[Task details]
Only lines with the string "stylist" should be returned from the data below.

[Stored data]
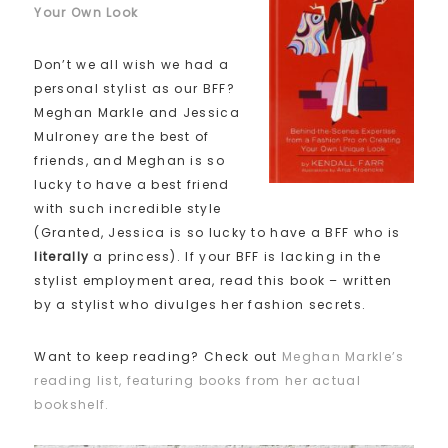
Your Own Look
Don’t we all wish we had a
personal stylist as our BFF?
Meghan Markle and Jessica
Mulroney are the best of
friends, and Meghan is so
lucky to have a best friend
with such incredible style
(Granted, Jessica is so lucky to have a BFF who is
literally
a princess). If your BFF is lacking in the
stylist employment area, read this book – written
by a stylist who divulges her fashion secrets.
Want to keep reading? Check out
Meghan Markle’s
reading list, featuring books from her actual
bookshelf.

[Written answer]
personal stylist as our BFF?
stylist employment area, read this book – written
by a stylist who divulges her fashion secrets.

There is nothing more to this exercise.